Shareholders approved the reverse split at a special meeting held on Wednesday.
The reverse stock split is expected to become effective after the close of business on September 30, with the stock trading on a split-adjusted basis when the market opens on October 1.
After the reverse split is completed every 15 shares of Peadbody owned by a single shareholder will be combined into one share. The number of outstanding shares will drop from about 278 million to about 19 million following the reverse split.
"We thank our shareholders for their continued support as we work through these challenging times," President and CEO Glenn Kellow said in a statement. "Peabody is advancing further initiatives across our global platform with an intense focus on operational excellence, lean organization, portfolio management and financial strength."
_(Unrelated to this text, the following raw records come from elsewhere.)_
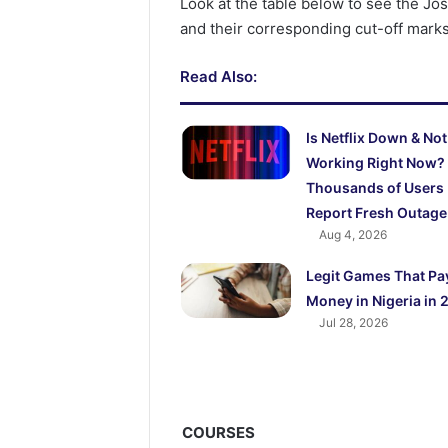
Look at the table below to see the J
and their corresponding cut-off marks
Read Also:
Is Netflix Down & Not
Working Right Now?
Thousands of Users
Report Fresh Outage
Aug 4, 2026
Legit Games That Pa
Money in Nigeria in 
Jul 28, 2026
COURSES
TheStreet Ratings team rates PEABODY ENERGY CORP as a Sell with a ratings score of D. TheStreet Ratings Team has this to say about their recommendation:
"We rate PEABODY ENERGY CORP (BTU) a SELL. This is driven by several weaknesses, which we believe should have a greater impact than any strengths, and could make it more difficult for investors to achieve positive results compared to most of the stocks we cover. The company's weaknesses can be seen in multiple areas, such as its deteriorating net income, generally high debt management risk, disappointing return on equity, weak operating cash flow and generally disappointing historical performance in the stock itself. "
Highlights from the analysis by TheStreet Ratings Team goes as follows:
- The company, on the basis of change in net income from the same quarter one year ago, has significantly underperformed when compared to that of the S&P 500 and the Oil, Gas & Consumable Fuels industry. The net income has significantly decreased by 1326.1% when compared to the same quarter one year ago, falling from -$73.30 million to -$1,045.30 million.
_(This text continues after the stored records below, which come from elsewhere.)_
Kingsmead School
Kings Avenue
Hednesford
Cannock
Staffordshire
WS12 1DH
- The debt-to-equity ratio is very high at 3.81 and currently higher than the industry average, implying increased risk associated with the management of debt levels within the company. To add to this, BTU has a quick ratio of 0.53, this demonstrates the lack of ability of the company to cover short-term liquidity needs.
- Return on equity has greatly decreased when compared to its ROE from the same quarter one year prior. This is a signal of major weakness within the corporation. Compared to other companies in the Oil, Gas & Consumable Fuels industry and the overall market, PEABODY ENERGY CORP's return on equity significantly trails that of both the industry average and the S&P 500.
- Net operating cash flow has significantly decreased to -$59.80 million or 382.07% when compared to the same quarter last year. In addition, when comparing to the industry average, the firm's growth rate is much lower.
- Despite any intermediate fluctuations, we have only bad news to report on this stock's performance over the last year: it has tumbled by 87.73%, worse than the S&P 500's performance. Consistent with the plunge in the stock price, the company's earnings per share are down 1225.00% compared to the year-earlier quarter. Naturally, the overall market trend is bound to be a significant factor. However, in one sense, the stock's sharp decline last year is a positive for future investors, making it cheaper (in proportion to its earnings over the past year) than most other stocks in its industry. But due to other concerns, we feel the stock is still not a good buy right now.